Exploiting Prague Open Data without API
Speaking the Czech Republic, Prague is an undoubted leader in open data publishing. However, there is no public API to explore/search existing datasets.
I wanted to download the ESRI Shapefile of the city urban plan that is divided into more than a hundred files (a file representing a cadastral area).
This becomes a piece of cake with Opera Developer tools and a bit of JavaScript code
let links = document.getElementsByClassName('open-data-icon-rastr open-data-link tooltipstered')
for (let link of links) {
if (link.href.indexOf('SHP') === -1) { continue;}console.log(link.href)
}
With the list saved to a file called list.txt
, wget --input-file=list.txt
will download the data. Followed by for f in *.zip; do unzip $f -d ${f%%.zip}; done
, each archive will be extracted in the directory called by its name.

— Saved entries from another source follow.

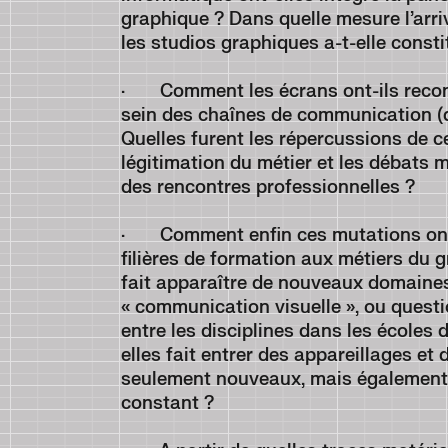
graphique ? Dans quelle mesure l’arri
les studios graphiques a-t-elle cons
· Comment les écrans ont-ils reconf
sein des chaînes de communication (
Quelles furent les répercussions de 
légitimation du métier et les débats 
des rencontres professionnelles ?
· Comment enfin ces mutations ont-e
filières de formation aux métiers du
fait apparaître de nouveaux domaines 
« communication visuelle », ou questi
entre les disciplines dans les écoles
elles fait entrer des appareillages et
seulement nouveaux, mais également
constant ?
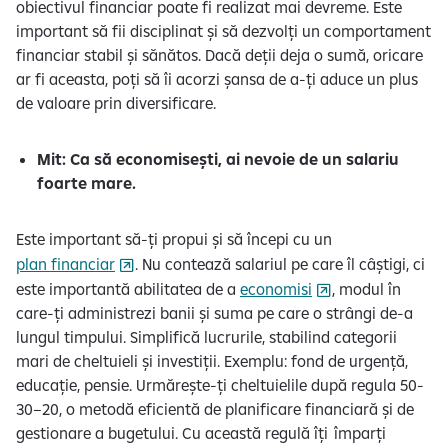
obiectivul financiar poate fi realizat mai devreme. Este
important să fii disciplinat și să dezvolți un comportament
financiar stabil și sănătos. Dacă deții deja o sumă, oricare
ar fi aceasta, poți să îi acorzi șansa de a-ți aduce un plus
de valoare prin diversificare.
Mit: Ca să economisești, ai nevoie de un salariu
foarte mare.
Este important să-ți propui și să începi cu un
plan financiar
. Nu contează salariul pe care îl câștigi, ci
este importantă abilitatea de a
economisi
, modul în
care-ți administrezi banii și suma pe care o strângi de-a
lungul timpului. Simplifică lucrurile, stabilind categorii
mari de cheltuieli și investiții. Exemplu: fond de urgență,
educație, pensie. Urmărește-ți cheltuielile după regula 50-
30–20, o metodă eficientă de planificare financiară și de
gestionare a bugetului. Cu această regulă îți împarți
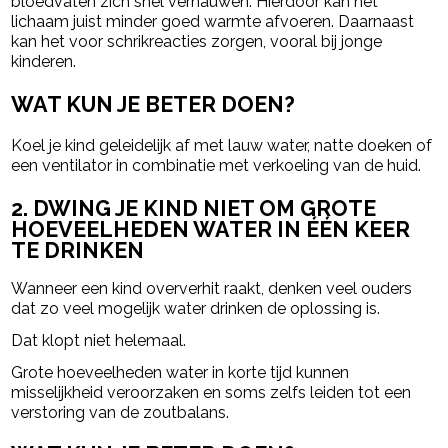
bloedvaten zich snel vernauwen. Hierdoor kan het
lichaam juist minder goed warmte afvoeren. Daarnaast
kan het voor schrikreacties zorgen, vooral bij jonge
kinderen.
WAT KUN JE BETER DOEN?
Koel je kind geleidelijk af met lauw water, natte doeken of
een ventilator in combinatie met verkoeling van de huid.
2. DWING JE KIND NIET OM GROTE
HOEVEELHEDEN WATER IN ÉÉN KEER
TE DRINKEN
Wanneer een kind oververhit raakt, denken veel ouders
dat zo veel mogelijk water drinken de oplossing is.
Dat klopt niet helemaal.
Grote hoeveelheden water in korte tijd kunnen
misselijkheid veroorzaken en soms zelfs leiden tot een
verstoring van de zoutbalans.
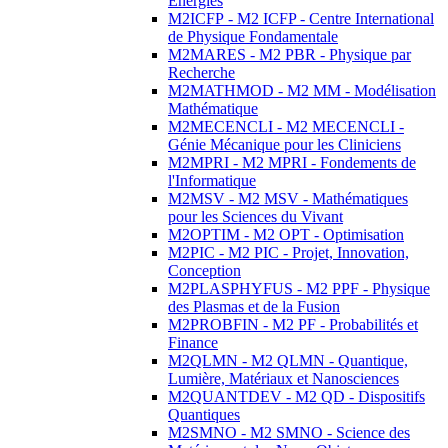
Energies
M2ICFP - M2 ICFP - Centre International
de Physique Fondamentale
M2MARES - M2 PBR - Physique par
Recherche
M2MATHMOD - M2 MM - Modélisation
Mathématique
M2MECENCLI - M2 MECENCLI -
Génie Mécanique pour les Cliniciens
M2MPRI - M2 MPRI - Fondements de
l'Informatique
M2MSV - M2 MSV - Mathématiques
pour les Sciences du Vivant
M2OPTIM - M2 OPT - Optimisation
M2PIC - M2 PIC - Projet, Innovation,
Conception
M2PLASPHYFUS - M2 PPF - Physique
des Plasmas et de la Fusion
M2PROBFIN - M2 PF - Probabilités et
Finance
M2QLMN - M2 QLMN - Quantique,
Lumière, Matériaux et Nanosciences
M2QUANTDEV - M2 QD - Dispositifs
Quantiques
M2SMNO - M2 SMNO - Science des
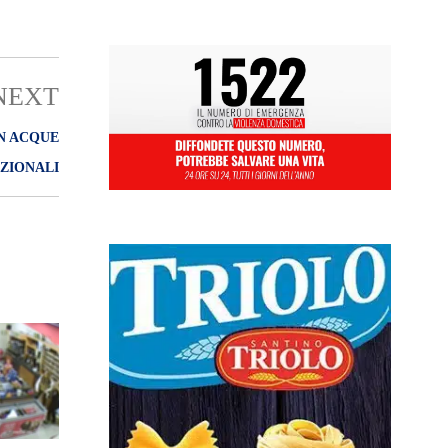
NEXT
IN ACQUE
ZIONALI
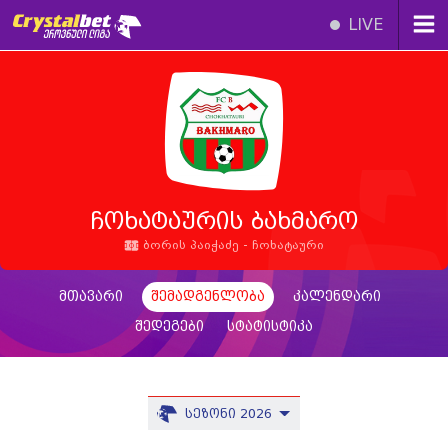
LIVE
ჩოხატაურის ბახმარო
ბორის პაიჭაძე - ჩოხატაური
მთავარი
შემადგენლობა
კალენდარი
შედეგები
სტატისტიკა
სეზონი 2026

Once done and assuming that the files are named consistently across the folders, ogr2ogr
will merge all of them into a single GeoPackage file, resulting in just four files. Not bad considered I began with more than a hundred × 4.
ogr2ogr -f "GPKG" pvp_fvu_p.gpkg ./PVP_fvu_p_Bechovice_SHP/PVP_fvu_p.shp
find -type f -not -path './PVP_fvu_p_Bechovice_SHP*' -iname '*fvu_p.shp' -exec ogr2ogr -update -append -f "GPKG" pvp_fvu_p.gpkg '{}' \;
ogr2ogr -f "GPKG" pvp_fvu_popis_z_a.gpkg ./PVP_fvu_p_Bechovice_SHP/PVP_fvu_popis_z_a.shp
find -type f -not -path './PVP_fvu_p_Bechovice_SHP*' -iname '*fvu_popis_z_a.shp' -exec ogr2ogr -update -append -f "GPKG" pvp_fvu_popis_z_a.gpkg '{}' \;
ogr2ogr -f "GPKG" pvp_pp_pl_a.gpkg ./PVP_fvu_p_Bechovice_SHP/PVP_pp_pl_a.shp
find -type f -not -path './PVP_fvu_p_Bechovice_SHP*' -iname '*pp_pl_a.shp' -exec ogr2ogr -update -append -f "GPKG" pvp_pp_pl_a.gpkg '{}' \;
ogr2ogr -f "GPKG" pvp_pp_s_a.gpkg ./PVP_fvu_p_Bechovice_SHP/PVP_pp_s_a.shp
find -type f -not -path './PVP_fvu_p_Bechovice_SHP*' -iname '*pp_s_a.shp' -exec ogr2ogr -update -append -f "GPKG" pvp_pp_s_a.gpkg '{}' \;
A boring task that would take me hours five years ago transformed into simple, yet fun, piece of work done in no more than half an hour.